Para driblar a crise, Avon aposta em revendedora mais qualificada

Empresa quer se aproximar mais do time de vendas e dar suporte tecnológico às vendedoras
Num ano em que a indústria de cosméticos nacional teve a primeira retração em mais de duas décadas, a Avon, gigante do setor de beleza, também sentiu o baque. Segundo seu presidente no Brasil, David Legher, que admite ter vivido "um dos períodos mais difíceis" de vendas em 2015, a companhia vai apostar naquilo que é a marca registrada da empresa para crescer no País: as revendedoras.
O executivo conversou com o Globo nesta sexta-feira (22), um dia após o anúncio da venda de 16,6% da Avon global e de 80,1% dos negócios na América do Norte ao fundo de private equity Cerberus Capital Management, num negócio de US$ 605 milhões.
Se aproximar das 1,5 milhão de revendedoras brasileiras e capacitá-las para conseguir vender mais e melhor é um dos focos da Avon neste ano, após o negócio com o Cerberus. "Agora, queremos dar um valor diferente, um nível diferente à revendedora. Queremos melhorar nosso relacionamento com elas e aumentar a possibilidade de lucro", disse o executivo.
Segundo ele, há neste imenso número de revendedoras, as que não conhecem todos os produtos, como vender ou tirar rentabilidade, por exemplo. "Para corrigir isso, vamos implementar imediatamente um programa de aproximação com as revendedoras. Hoje temos um nível de serviço bom, mas queremos melhorar. Queremos um nível superior", afirmou.

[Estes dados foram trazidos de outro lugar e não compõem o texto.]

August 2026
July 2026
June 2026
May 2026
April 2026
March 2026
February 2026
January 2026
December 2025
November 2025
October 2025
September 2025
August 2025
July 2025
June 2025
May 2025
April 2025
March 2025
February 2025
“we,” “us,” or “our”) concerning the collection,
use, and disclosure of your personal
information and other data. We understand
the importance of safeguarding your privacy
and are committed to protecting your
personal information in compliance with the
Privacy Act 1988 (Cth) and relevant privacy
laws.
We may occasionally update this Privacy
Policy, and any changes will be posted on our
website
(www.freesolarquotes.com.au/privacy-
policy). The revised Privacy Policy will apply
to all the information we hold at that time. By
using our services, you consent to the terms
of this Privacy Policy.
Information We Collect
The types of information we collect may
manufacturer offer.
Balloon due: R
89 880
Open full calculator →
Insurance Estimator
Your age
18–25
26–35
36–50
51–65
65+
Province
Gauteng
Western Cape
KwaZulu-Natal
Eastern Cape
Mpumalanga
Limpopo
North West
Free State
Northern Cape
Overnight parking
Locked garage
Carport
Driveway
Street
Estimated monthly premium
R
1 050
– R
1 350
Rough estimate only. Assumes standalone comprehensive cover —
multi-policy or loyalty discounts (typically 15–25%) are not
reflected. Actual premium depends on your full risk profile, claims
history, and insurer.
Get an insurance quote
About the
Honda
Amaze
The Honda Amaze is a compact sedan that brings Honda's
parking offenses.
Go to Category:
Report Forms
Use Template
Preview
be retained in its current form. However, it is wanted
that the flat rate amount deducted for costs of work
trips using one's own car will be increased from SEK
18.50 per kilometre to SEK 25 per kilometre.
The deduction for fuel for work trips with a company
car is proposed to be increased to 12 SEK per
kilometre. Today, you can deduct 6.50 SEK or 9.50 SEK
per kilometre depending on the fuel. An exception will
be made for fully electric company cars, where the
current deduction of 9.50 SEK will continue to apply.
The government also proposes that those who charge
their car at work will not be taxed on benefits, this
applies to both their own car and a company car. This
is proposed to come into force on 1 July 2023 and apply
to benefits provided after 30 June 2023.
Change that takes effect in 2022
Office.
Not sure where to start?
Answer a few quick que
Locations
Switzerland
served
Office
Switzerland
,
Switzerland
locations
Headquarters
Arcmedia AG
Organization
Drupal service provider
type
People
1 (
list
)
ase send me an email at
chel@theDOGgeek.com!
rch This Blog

Legher descartou a possibilidade de haver uma ampliação da oferta da marca por meio de e-commerce ou em lojas físicas. Mas adiantou que, com a chegada do Cerberus no capital da empresa, haverá a "disponibilização de sistemas tecnológicos para que a revendedora também amplie sua capacidade de venda".

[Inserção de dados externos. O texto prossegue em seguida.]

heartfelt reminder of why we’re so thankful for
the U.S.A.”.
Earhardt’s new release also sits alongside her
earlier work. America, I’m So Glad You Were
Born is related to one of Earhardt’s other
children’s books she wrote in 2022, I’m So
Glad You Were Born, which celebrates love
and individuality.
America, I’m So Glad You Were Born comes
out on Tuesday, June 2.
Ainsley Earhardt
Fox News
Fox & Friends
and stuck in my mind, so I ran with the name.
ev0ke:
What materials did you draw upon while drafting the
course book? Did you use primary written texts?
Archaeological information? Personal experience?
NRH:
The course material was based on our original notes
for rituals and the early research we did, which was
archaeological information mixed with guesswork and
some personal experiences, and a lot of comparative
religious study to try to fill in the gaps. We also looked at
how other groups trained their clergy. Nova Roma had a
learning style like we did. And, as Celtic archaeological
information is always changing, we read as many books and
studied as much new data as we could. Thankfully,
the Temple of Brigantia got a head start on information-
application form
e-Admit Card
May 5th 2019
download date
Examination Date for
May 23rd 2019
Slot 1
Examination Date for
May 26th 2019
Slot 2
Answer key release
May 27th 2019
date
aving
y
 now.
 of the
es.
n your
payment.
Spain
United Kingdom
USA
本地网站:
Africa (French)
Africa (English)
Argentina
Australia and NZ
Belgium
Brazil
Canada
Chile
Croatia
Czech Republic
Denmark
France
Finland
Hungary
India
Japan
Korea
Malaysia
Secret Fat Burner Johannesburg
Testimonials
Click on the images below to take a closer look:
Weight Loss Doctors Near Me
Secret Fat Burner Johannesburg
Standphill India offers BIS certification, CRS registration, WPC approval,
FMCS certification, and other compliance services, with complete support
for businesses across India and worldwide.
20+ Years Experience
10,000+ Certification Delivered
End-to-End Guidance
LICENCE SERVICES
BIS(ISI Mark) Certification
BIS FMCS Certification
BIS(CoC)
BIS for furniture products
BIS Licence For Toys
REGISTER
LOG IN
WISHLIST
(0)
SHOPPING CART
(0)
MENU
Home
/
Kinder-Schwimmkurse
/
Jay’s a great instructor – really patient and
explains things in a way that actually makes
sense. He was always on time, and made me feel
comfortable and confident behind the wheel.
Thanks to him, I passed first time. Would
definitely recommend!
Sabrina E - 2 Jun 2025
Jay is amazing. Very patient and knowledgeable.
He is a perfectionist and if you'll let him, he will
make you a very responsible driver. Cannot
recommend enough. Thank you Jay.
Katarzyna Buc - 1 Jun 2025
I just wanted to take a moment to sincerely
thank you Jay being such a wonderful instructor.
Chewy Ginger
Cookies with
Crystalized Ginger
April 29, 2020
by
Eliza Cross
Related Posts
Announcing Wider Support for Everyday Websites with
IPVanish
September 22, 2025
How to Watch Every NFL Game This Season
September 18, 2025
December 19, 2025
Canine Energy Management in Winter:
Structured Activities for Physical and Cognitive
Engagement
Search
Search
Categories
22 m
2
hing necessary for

Com a chegada do private equity, o executivo também contou que a Avon terá como prioridade a melhoria de seus processos e operações, com o intuito de reduzir custos - o que deve incluir demissões. A reavaliação do portfólio também ocorrerá. Alguns produtos poderão ser cortados e outros 'mais inovadores', em suas palavras, devem entrar para a sorte de itens já ofertados. Ele citou ainda a necessidade de haver a reprecificação dos produtos.
"Queremos ser competitivos. Olhar o que o mercado está oferecendo e também a situação macroeconômica do País. Alguns itens podem ficar mais caros e outros mais baratos", detalhou Legher.

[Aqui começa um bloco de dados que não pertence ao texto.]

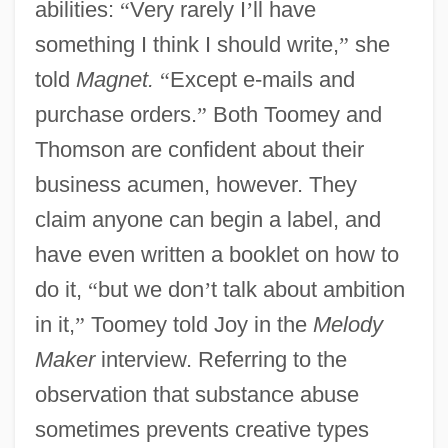
abilities:
“
Very rarely I
’
ll have
something I think I should write,
”
she
told
Magnet.
“
Except e-mails and
purchase orders.
”
Both Toomey and
Thomson are confident about their
business acumen, however. They
claim anyone can begin a label, and
have even written a booklet on how to
do it,
“
but we don
’
t talk about ambition
in it,
”
Toomey told Joy in the
Melody
Maker
interview. Referring to the
observation that substance abuse
sometimes prevents creative types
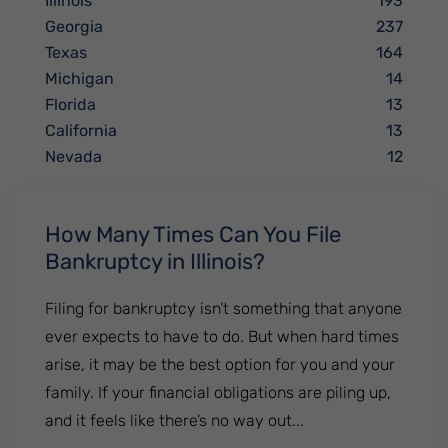
Illinois
193
Georgia
237
Texas
164
Michigan
14
Florida
13
California
13
Nevada
12
How Many Times Can You File
Bankruptcy in Illinois?
Filing for bankruptcy isn’t something that anyone
ever expects to have to do. But when hard times
arise, it may be the best option for you and your
family. If your financial obligations are piling up,
and it feels like there’s no way out...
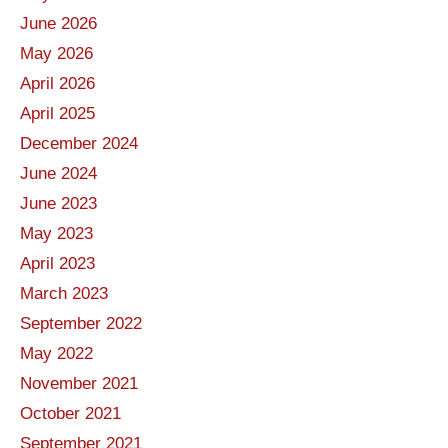
June 2026
May 2026
April 2026
April 2025
December 2024
June 2024
June 2023
May 2023
April 2023
March 2023
September 2022
May 2022
November 2021
October 2021
September 2021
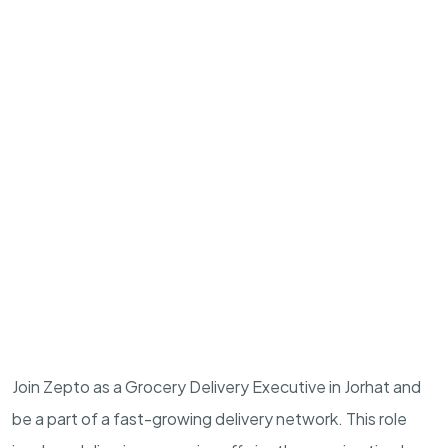
Join Zepto as a Grocery Delivery Executive in Jorhat and
be a part of a fast-growing delivery network. This role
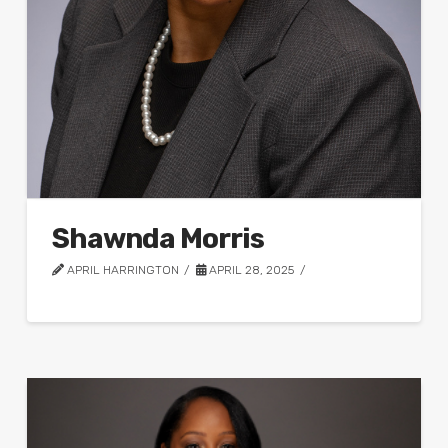
Shawnda Morris
APRIL HARRINGTON
APRIL 28, 2025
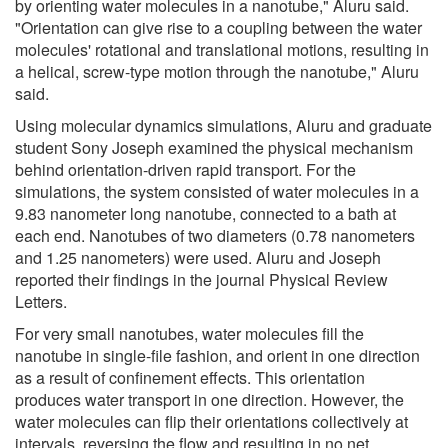
by orienting water molecules in a nanotube," Aluru said.
"Orientation can give rise to a coupling between the water
molecules' rotational and translational motions, resulting in
a helical, screw-type motion through the nanotube," Aluru
said.
Using molecular dynamics simulations, Aluru and graduate
student Sony Joseph examined the physical mechanism
behind orientation-driven rapid transport. For the
simulations, the system consisted of water molecules in a
9.83 nanometer long nanotube, connected to a bath at
each end. Nanotubes of two diameters (0.78 nanometers
and 1.25 nanometers) were used. Aluru and Joseph
reported their findings in the journal Physical Review
Letters.
For very small nanotubes, water molecules fill the
nanotube in single-file fashion, and orient in one direction
as a result of confinement effects. This orientation
produces water transport in one direction. However, the
water molecules can flip their orientations collectively at
intervals, reversing the flow and resulting in no net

Empresa de US$ 2,6 bilhões
O Cerberus investirá US$ 435 milhões na participação na Avon, avaliando a empresa pioneira em vendas diretas em cerca de US$ 2,6 bilhões. Além disso, o fundo de hedge sediado em Nova York pagará US$ 170 milhões para comprar as operações da Avon na América do Norte, que correspondeu a cerca de 14% da receita total da companhia de cosméticos no último trimestre.
O acordo vem após investidores liderados pela Barington Capital terem proposto uma reestruturação da Avon, enquanto alertavam sobre rumores da venda da unidade americana para o Cerberus. A unidade da Avon na América do Norte será separada em uma empresa privada que assumirá cerca de US$ 230 milhões da dívida de longo prazo da companhia. A Avon deterá 19,9% da nova empresa.